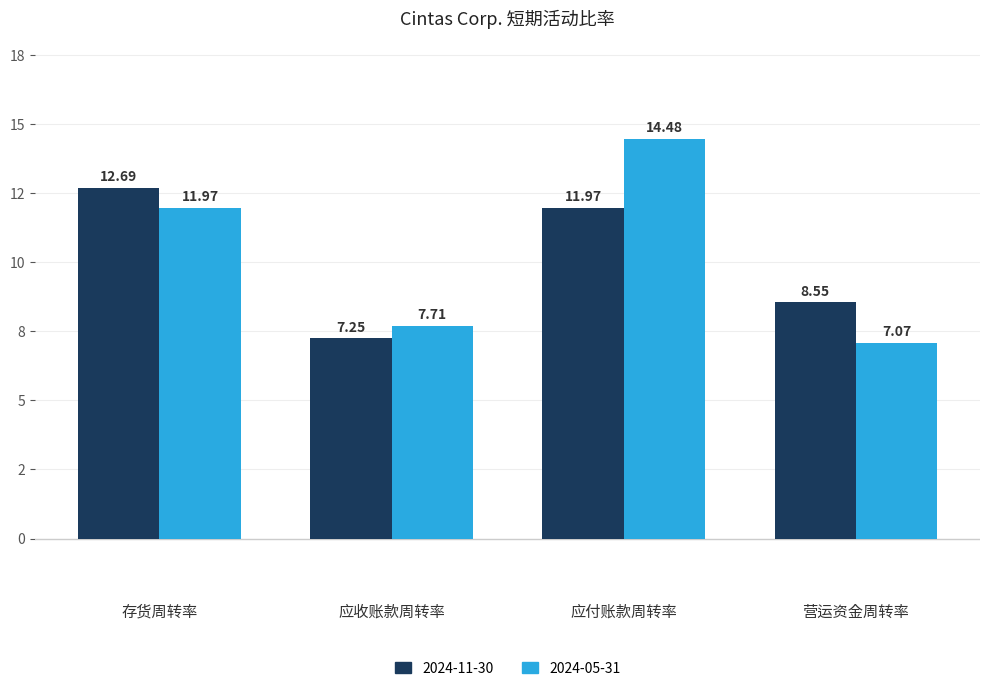

What are all the series names shown in the legend?

2024-11-30, 2024-05-31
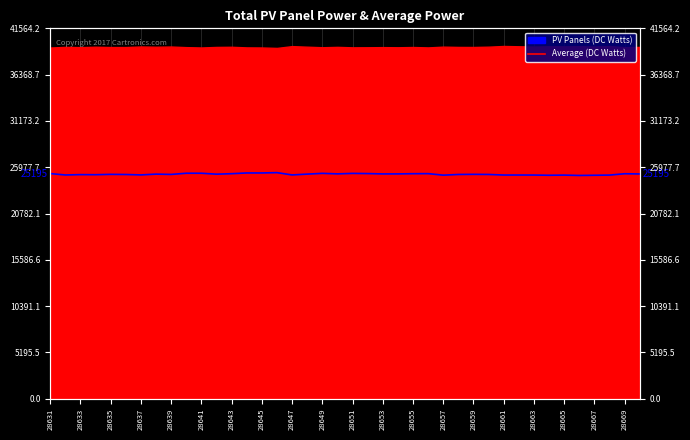

Is it true that the value at 33 is 40671?

False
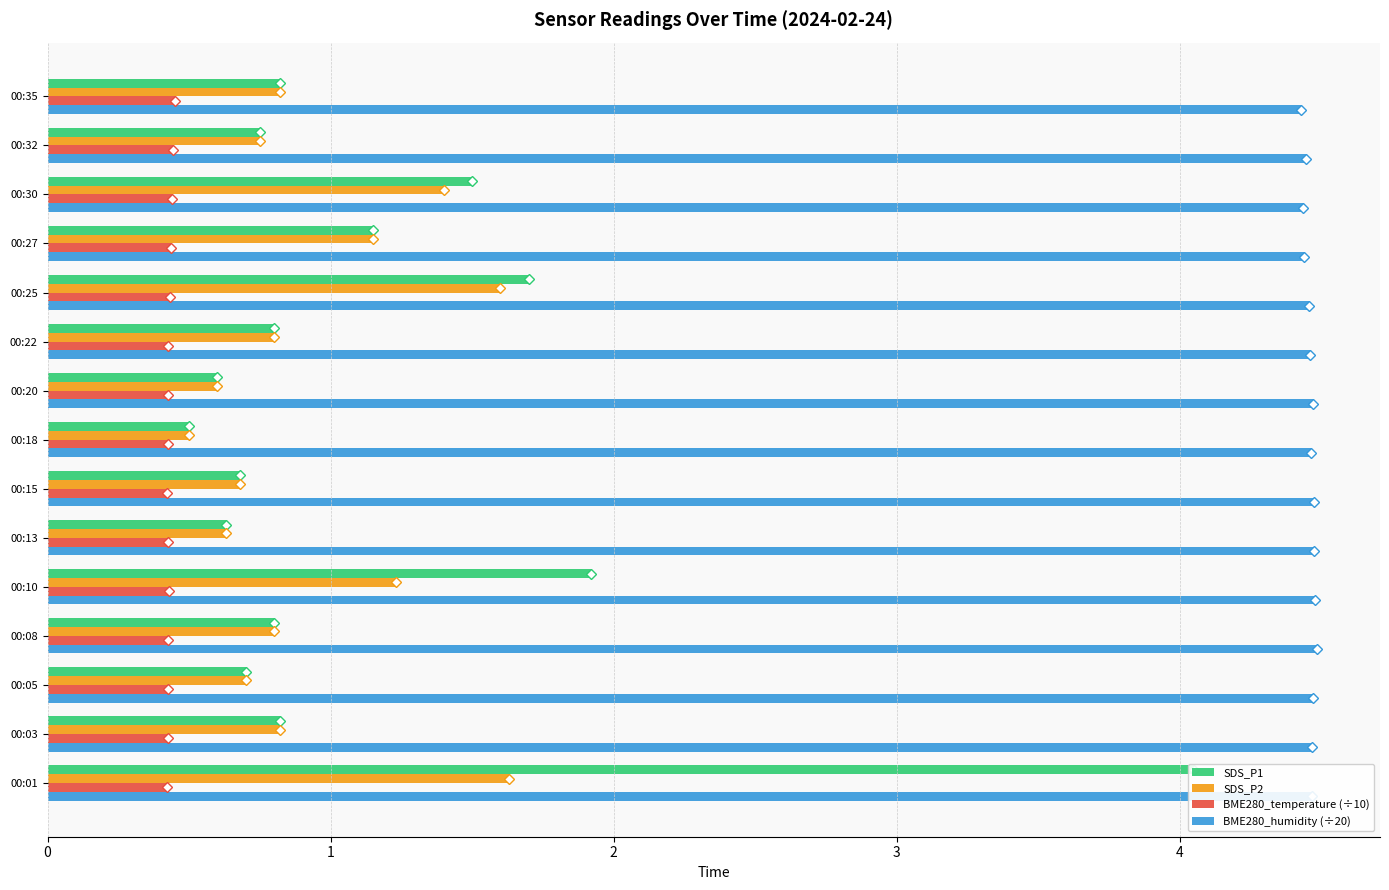

Count the SDS_P2 values in the range 0 to 1.

10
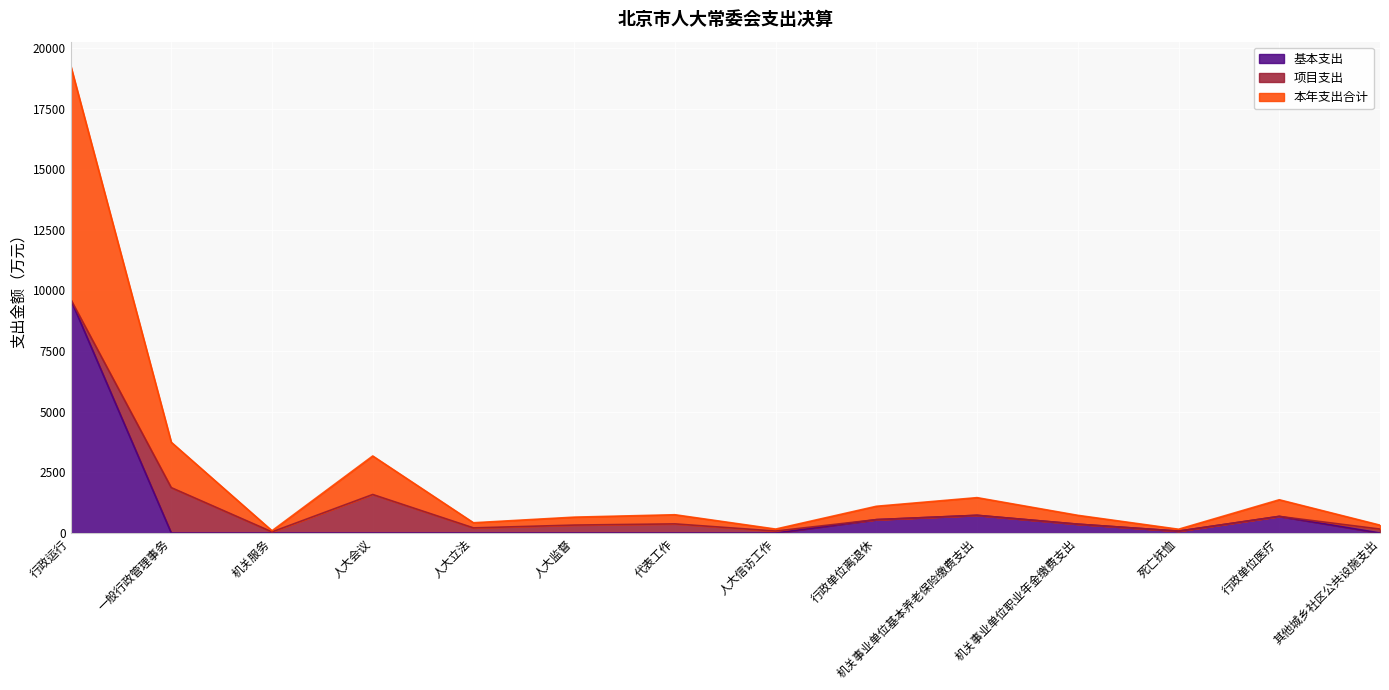

What is the sum of the 基本支出 values at 行政单位医疗 and 代表工作?

685.3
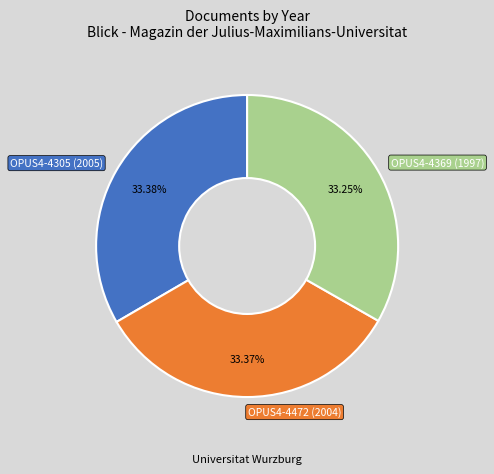

True or false: OPUS4-4305 (2005) accounts for 33% of the total.

True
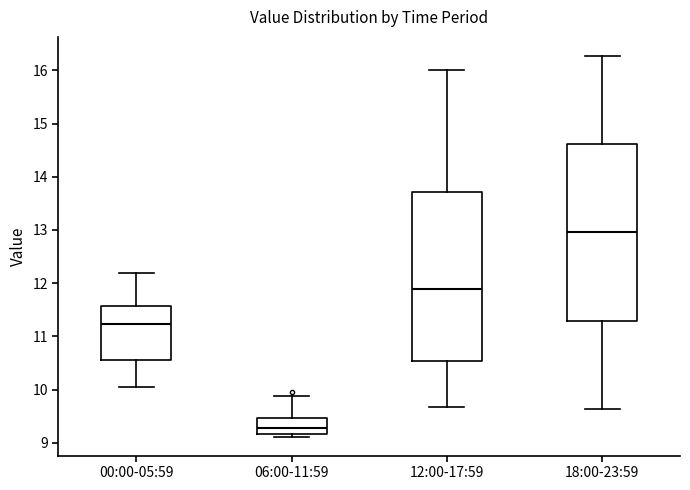

Comparing the boxes themselves (not the whiskers), which one is the tallest?

18:00-23:59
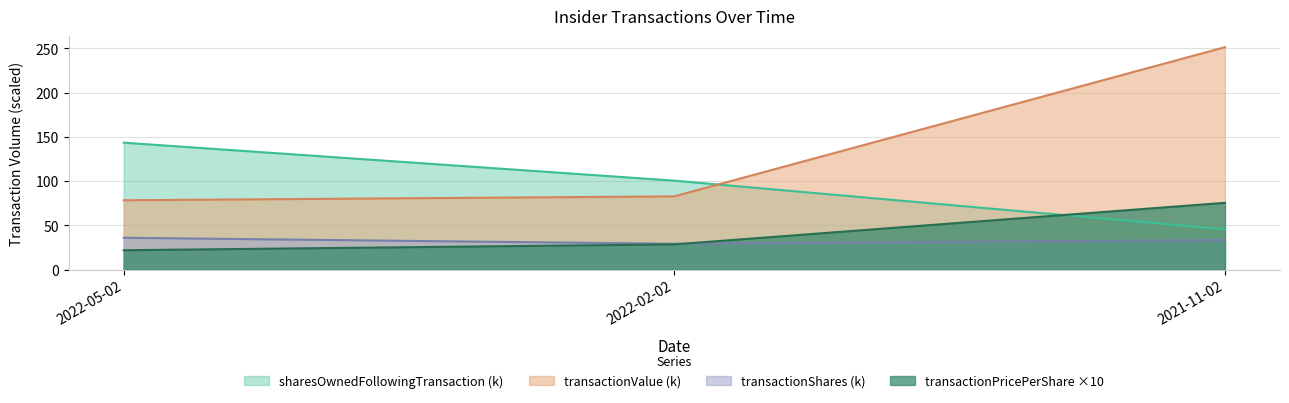

Rank the series at 2022-02-02 from highest to lowest value.

sharesOwnedFollowingTransaction, transactionValue, transactionShares, transactionPricePerShare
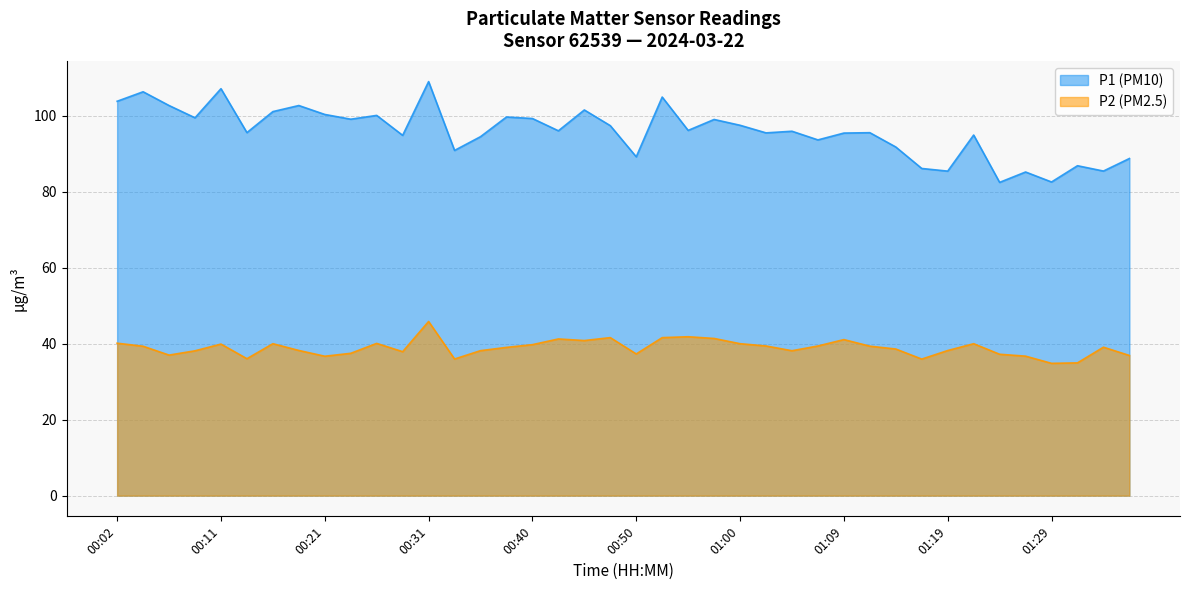

What position from the right is 01:07?

13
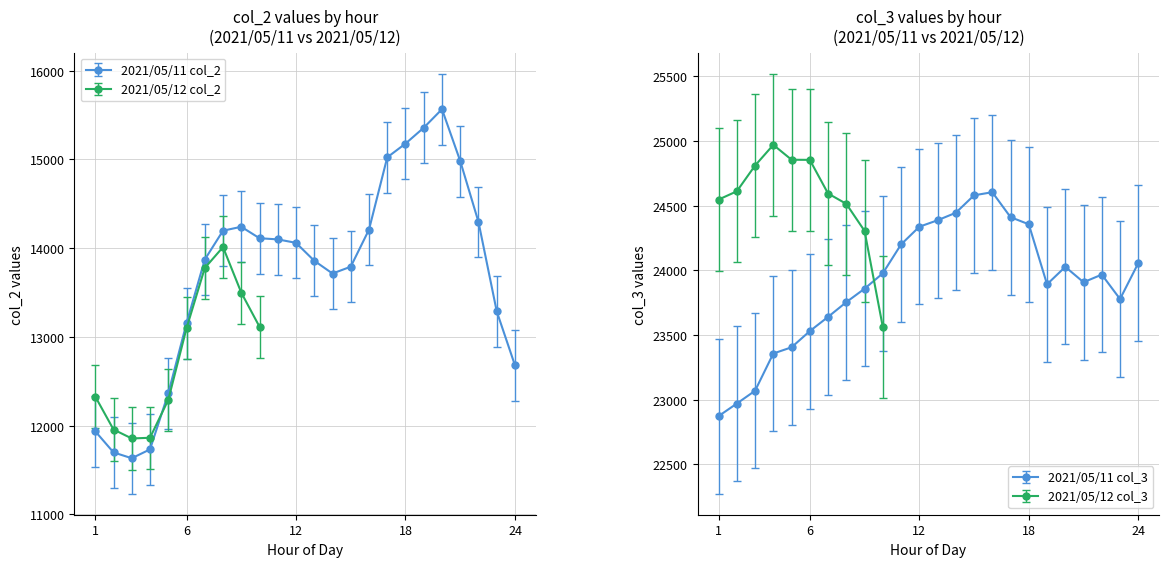

What is the average value of the col_2_may11 series?

13710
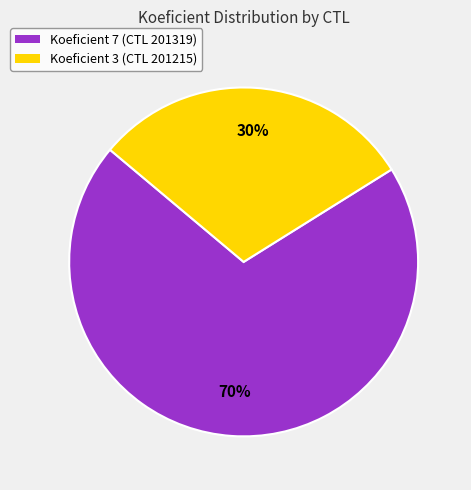

How many slices are in this pie chart?

2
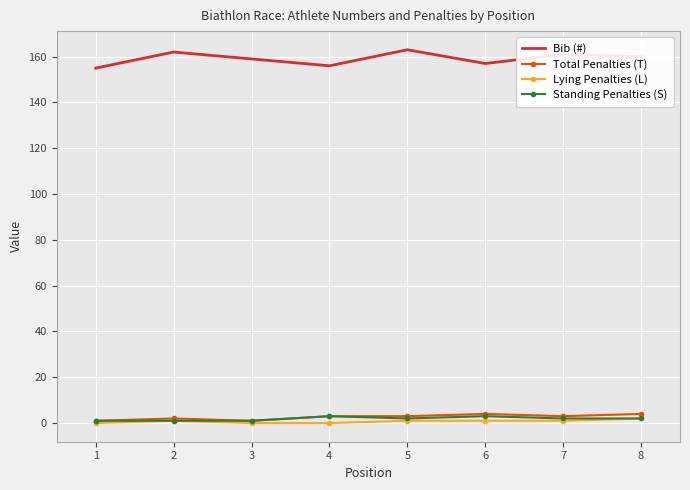

What is the greatest value displayed?

163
——
TASK PROMPT.
Please gather every line of the records above that contains the word "from", matching its case exactly.

ANSWER AREA.
Rank the series at 2022-02-02 from highest to lowest value.
What position from the right is 01:07?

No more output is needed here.